NW, Zadie Smith

NW-by-Zadie-Smith.

The opportunity to read a novel like NW is what makes it worth reading all the duds, or the ones you weren’t suited to, the ones everyone else adored but the timing wasn’t right for you, or the ones you gave weeks up to but ultimately couldn’t finish.

NW is about friendship, race and growing up. Two girls in northwest London, Leah and Natalie get a section each to tell us their very different lives. Leah has a very fanciable husband, but their relationship is passive, and though bright and with high ideals, she hasn’t got very far from Willesden in the 20 years since school ended.

Natalie is the brightest young black barrister you’ll meet. While her friends live in Notting Hill, she can’t quite leave the estate both girls grew up on, and lives in a big house just outside. These estates, also home to Nathan, the school-heartthrob-turned-smackhead, and Felix, a young guy trying to catch a break, appear in the story as major veins for every character. The world, for most people growing up in these places, Smith says, is so small that whether you come from one building or another determines many things.

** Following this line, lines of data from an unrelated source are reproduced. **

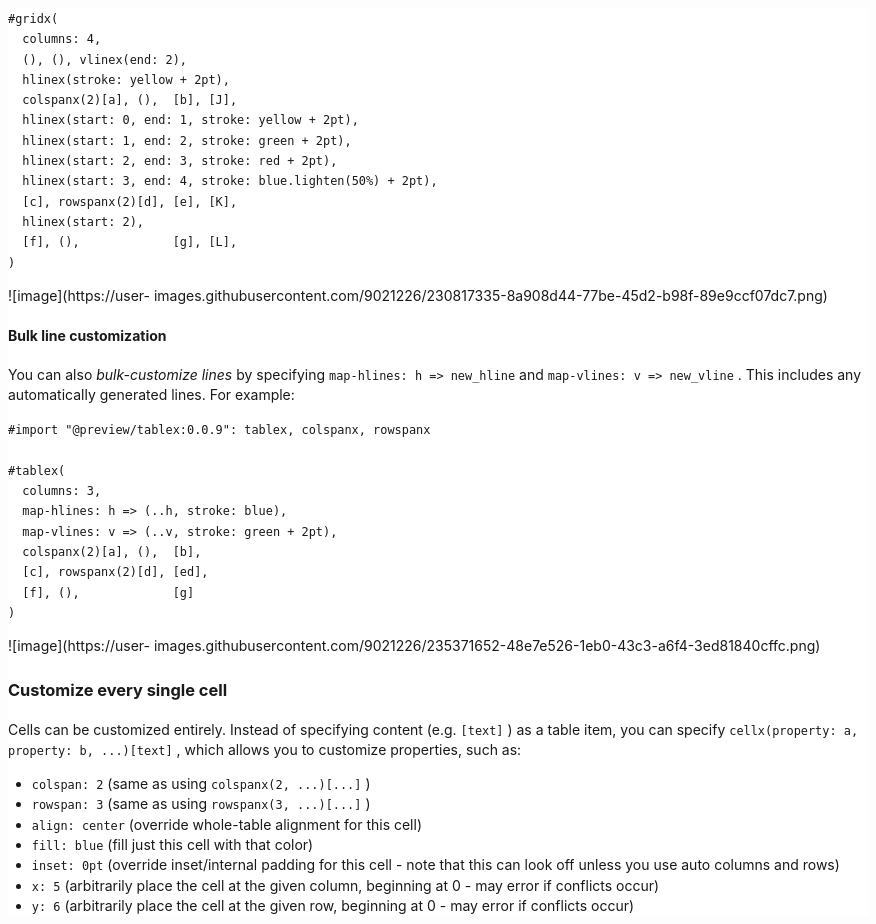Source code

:     #gridx(
      columns: 4,
      (), (), vlinex(end: 2),
      hlinex(stroke: yellow + 2pt),
      colspanx(2)[a], (),  [b], [J],
      hlinex(start: 0, end: 1, stroke: yellow + 2pt),
      hlinex(start: 1, end: 2, stroke: green + 2pt),
      hlinex(start: 2, end: 3, stroke: red + 2pt),
      hlinex(start: 3, end: 4, stroke: blue.lighten(50%) + 2pt),
      [c], rowspanx(2)[d], [e], [K],
      hlinex(start: 2),
      [f], (),             [g], [L],
    )
    

![image](https://user-
images.githubusercontent.com/9021226/230817335-8a908d44-77be-45d2-b98f-89e9ccf07dc7.png)

####  Bulk line customization

You can also _bulk-customize lines_ by specifying ` map-hlines: h => new_hline
` and ` map-vlines: v => new_vline ` . This includes any automatically
generated lines. For example:

    
    
    #import "@preview/tablex:0.0.9": tablex, colspanx, rowspanx
    
    #tablex(
      columns: 3,
      map-hlines: h => (..h, stroke: blue),
      map-vlines: v => (..v, stroke: green + 2pt),
      colspanx(2)[a], (),  [b],
      [c], rowspanx(2)[d], [ed],
      [f], (),             [g]
    )
    

![image](https://user-
images.githubusercontent.com/9021226/235371652-48e7e526-1eb0-43c3-a6f4-3ed81840cffc.png)

###  Customize every single cell

Cells can be customized entirely. Instead of specifying content (e.g. ` [text]
` ) as a table item, you can specify ` cellx(property: a, property: b,
...)[text] ` , which allows you to customize properties, such as:

  * ` colspan: 2 ` (same as using ` colspanx(2, ...)[...] ` ) 
  * ` rowspan: 3 ` (same as using ` rowspanx(3, ...)[...] ` ) 
  * ` align: center ` (override whole-table alignment for this cell) 
  * ` fill: blue ` (fill just this cell with that color) 
  * ` inset: 0pt ` (override inset/internal padding for this cell - note that this can look off unless you use auto columns and rows) 
  * ` x: 5 ` (arbitrarily place the cell at the given column, beginning at 0 - may error if conflicts occur) 
  * ` y: 6 ` (arbitrarily place the cell at the given row, beginning at 0 - may error if conflicts occur)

You can’t escape your past.

The detailed observations of this friendship between two women is beautiful and tragic: their closeness, inevitable fallings out, the things they want and can’t have, and have and don’t want. The fatalistic way they approach their relationships and life choices is scary at times. Yet it’s the dialogue and the lyricism of Smith’s writing that make NW such a mesmerising read. At times she slips into some points of high modernism, every bit the spoken word poet, at others she’s churning out a tall tale with as much energy as a teller down the bingo.

I read this book for my book club, and five out of the six of us admitted we hadn’t read any Zadie Smith before – or we’d read only White Teeth – because she seemed a bit ‘done’. Wasn’t everyone reading her? Wasn’t she over? Even though we loved listening to her and thought her smart, wise and interesting, we basically thought she was too popular. We were too interesting to read her. HA. How wrong we were. I am so ashamed. It’s a long book, but I’d read it again, and again. I found Swing Time on holiday a few weeks later, and devoured that. Go Zadie! I want to climb and tree with my loudspeaker and tell everyone about her. But they already know.